[[ MATERIAL PROVIDED, beginning ]]
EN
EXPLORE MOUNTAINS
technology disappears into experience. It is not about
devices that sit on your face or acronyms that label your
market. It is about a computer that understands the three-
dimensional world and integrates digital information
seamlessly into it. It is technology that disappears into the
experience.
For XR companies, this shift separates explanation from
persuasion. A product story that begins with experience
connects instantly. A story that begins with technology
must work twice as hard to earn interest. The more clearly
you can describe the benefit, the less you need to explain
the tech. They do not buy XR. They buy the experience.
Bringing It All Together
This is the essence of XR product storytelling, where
[[ MATERIAL PROVIDED, end ]]
#### WHAT TO WORK ON:
Begin at the line above that has "technology disappears into" and stop after the line that has "dimensional world and", copying each line exactly and adding nothing else.

#### OUTPUT BELOW:
technology disappears into experience. It is not about
devices that sit on your face or acronyms that label your
market. It is about a computer that understands the three-
dimensional world and integrates digital information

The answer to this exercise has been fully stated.